> _PROBLEM REQUIREMENTS_
Exactly the lines below from the one with "(161, 300) none" up to and including the one with "[342,517,395,531] 4.5.4.3 ->" make up the answer, with nothing else added.

> _THE RECORDS_
--- START ---

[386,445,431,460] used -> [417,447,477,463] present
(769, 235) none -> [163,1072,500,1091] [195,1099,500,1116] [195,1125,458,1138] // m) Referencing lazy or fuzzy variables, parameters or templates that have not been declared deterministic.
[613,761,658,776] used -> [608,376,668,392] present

--- END ---
--- START ---

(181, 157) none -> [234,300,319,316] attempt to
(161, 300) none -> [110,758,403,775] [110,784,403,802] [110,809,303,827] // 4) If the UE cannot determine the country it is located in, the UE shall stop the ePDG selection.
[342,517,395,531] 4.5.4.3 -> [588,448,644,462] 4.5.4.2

--- END ---

> _RESULT_
(161, 300) none -> [110,758,403,775] [110,784,403,802] [110,809,303,827] // 4) If the UE cannot determine the country it is located in, the UE shall stop the ePDG selection.
[342,517,395,531] 4.5.4.3 -> [588,448,644,462] 4.5.4.2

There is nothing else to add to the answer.